How it feels to learn JavaScript in 2016 - vermilingua
https://hackernoon.com/how-it-feels-to-learn-javascript-in-2016-d3a717dd577f
======
oh_teh_meows
I had come from a Compilers/computer vision and distributed systems
background, and just recently I decided I'd quit my job and bootstrap my own
little SaaS business. My web development knowledge had basically been stuck in
the era of PHP and XmlHttpRequest, so I was in for a huge surprise when I
decided to dive into modern day web development. For 3 months I couldn't do
anything useful; it's just straight up a lot of fumbling in the dark with lots
of alternatives and opinions on how to do something. The most aggravating
things I found were the proliferation of tutorials written by beginners, and
libraries/frameworks with lots of new terminologies which are just rebranding
of existing CS concepts. It's aggravating to me because I made a distinction
between knowledge from sciences and knowledge of made up words that won't be
relevant in a few years (e.g action reducers, action creators, state store,
etc), but in the end I decided to just suck it up and internalize all these
words so I can move on with my project. They were useful to someone's project,
so surely I could humble myself and learn something from them.

This piece may seem like a satire on the current state of javascript's
ecosystem, but as far as I'm concerned it's an accurate portrayal of the pains
that one goes through when picking up front-end development from scratch.

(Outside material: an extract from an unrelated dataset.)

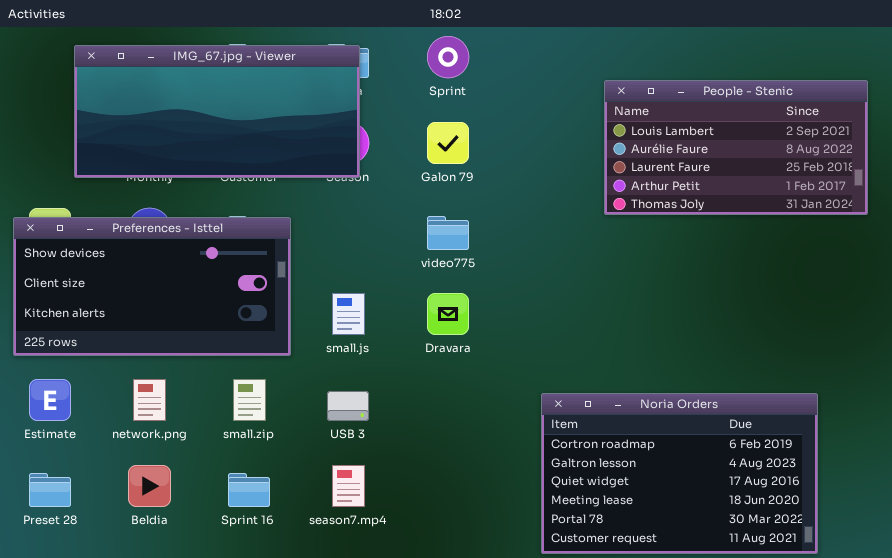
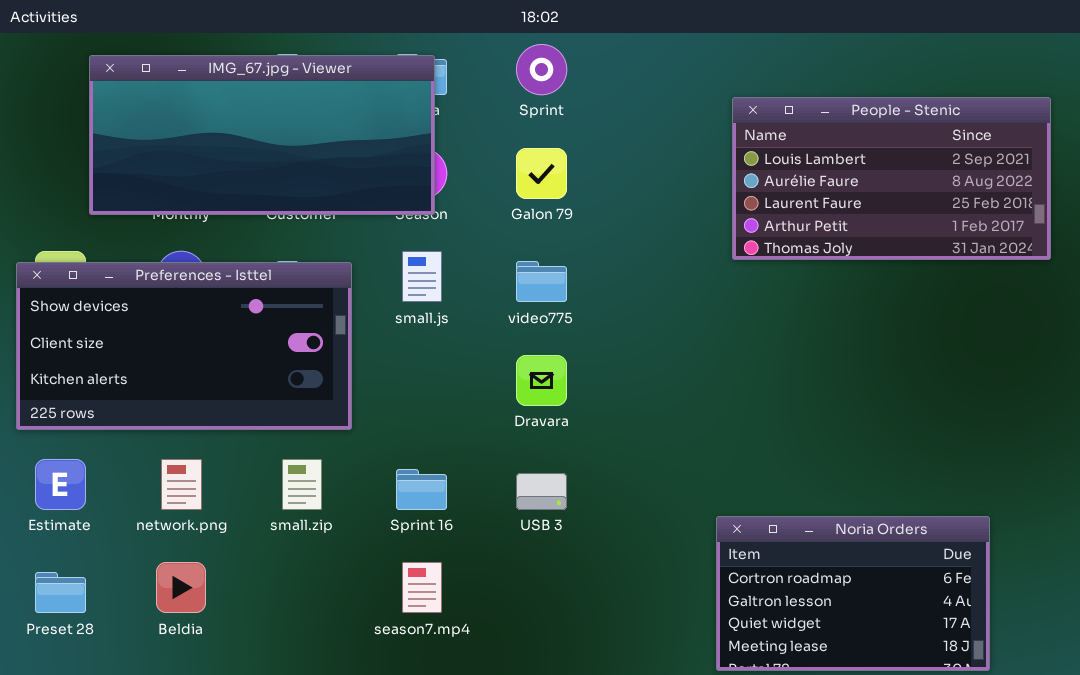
small.js: [332,293,365,335] -> [402,251,442,302], moved
USB 3: [327,391,369,421] -> [516,473,567,510], moved
Noria Orders: [541,393,818,554] -> [716,516,990,671], resized
Sprint 16: [228,473,270,507] -> [396,469,447,510], moved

I
can't reproduce my initial development environment from memory even if I
wanted to (too many npm dependencies and command line incantations). I've
resorted to freezing them in a git repo and forking from it when I want to
start a new project. I hope in time I will figure out the bare basics for what
I plan to do.

Reflecting on my learning experiences, I think perhaps I would have progressed
faster if I had an opinionated mentor who could hide from me the diversity of
the ecosystem, or a guide if you will, until I'm ready. Entering web front-end
development is just like entering a bazaar with thousands of sellers calling
out to you. You wanted to buy a simple woodwork table so you could get on with
your home improvement project, but you left the place 8 hours later with a
bunch of tools that would be used to build said table instead, and you're
nowhere close to getting started on your actual project.

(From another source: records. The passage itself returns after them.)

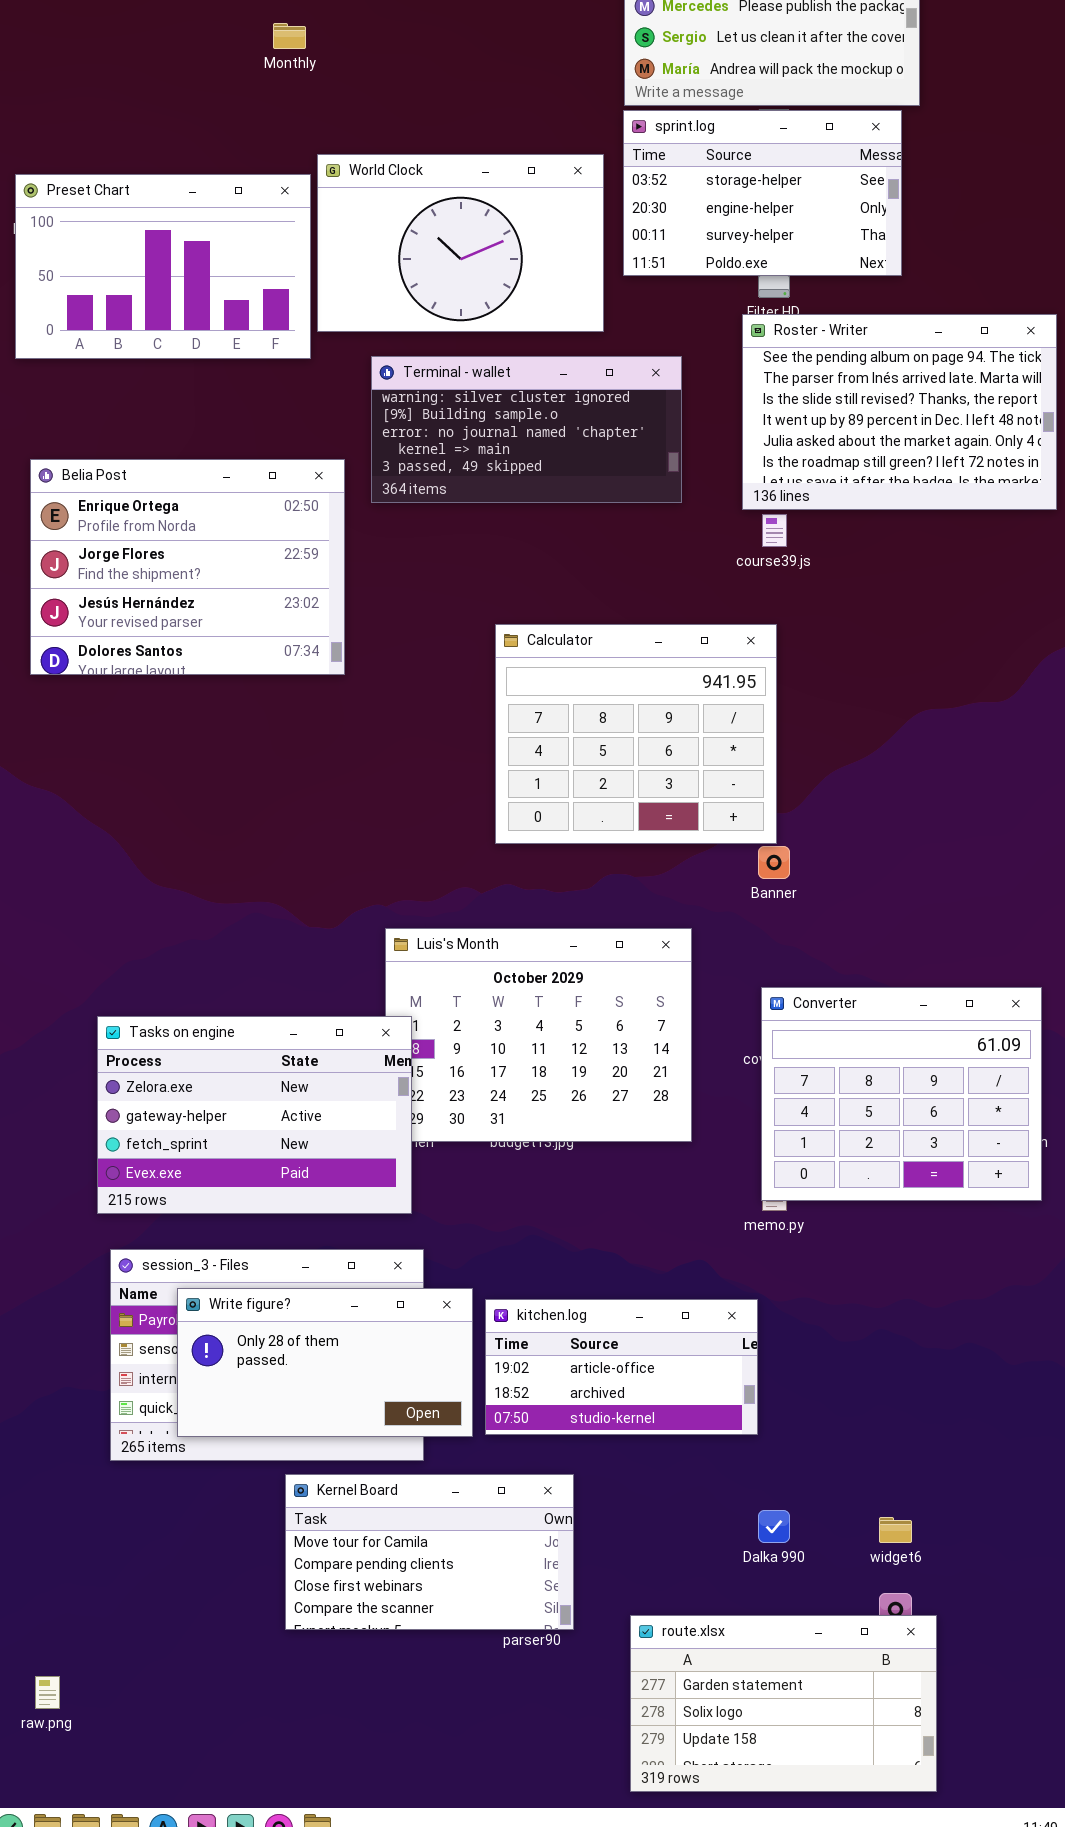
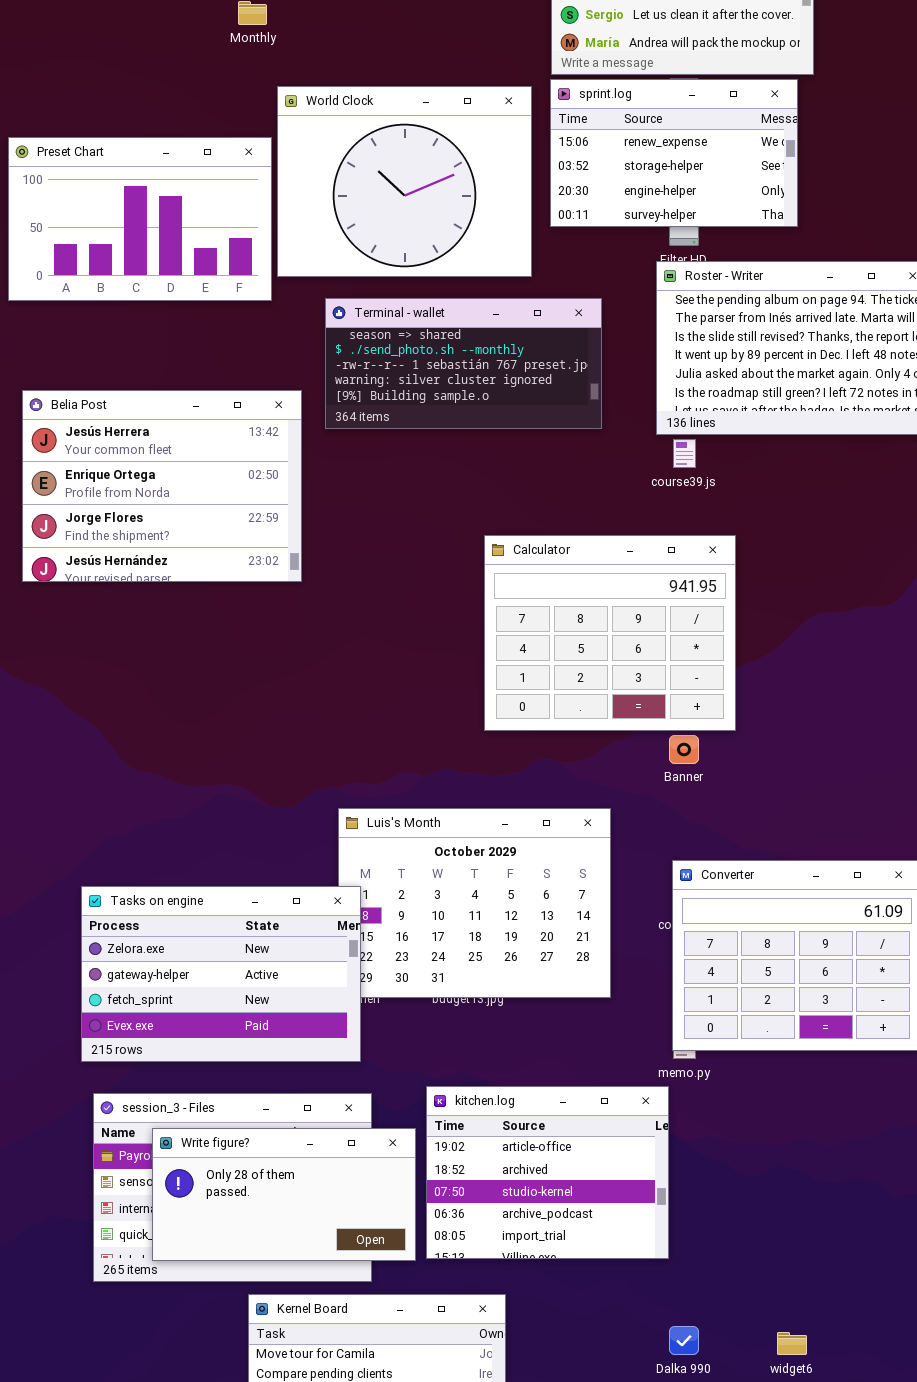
sprint.log: [623,110,902,276] -> [550,79,798,227], scrolled up 1 row
World Clock: [317,154,604,332] -> [277,86,532,277], resized
Terminal - wallet: [371,356,682,503] -> [325,298,602,429], scrolled up 3 rows
Belia Post: [30,459,345,675] -> [22,390,302,582], scrolled up 1 row
Calculator: [495,624,777,844] -> [484,535,736,731], moved
kitchen.log: [485,1299,758,1435] -> [426,1086,669,1259], resized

This maybe the beauty of the ecosystem, but getting into it wasn't a pleasant
experience for me. Now that I've gone through that phase and can get started
on the real work, I hope to spare others the pain with what I've learned.

------
jasonhansel
> Yeah, but apparently in the web we love making things complicated and then
> going back to the basics. We do that every year or so, just wait for it, we
> are going to do assembly in the web in a year or two.

Genius. Took me a while to realize this wasn't satire, and was actually about
WebAssembly.

Also: imagine how much worse it is if you _don 't_ yet know HTML/CSS.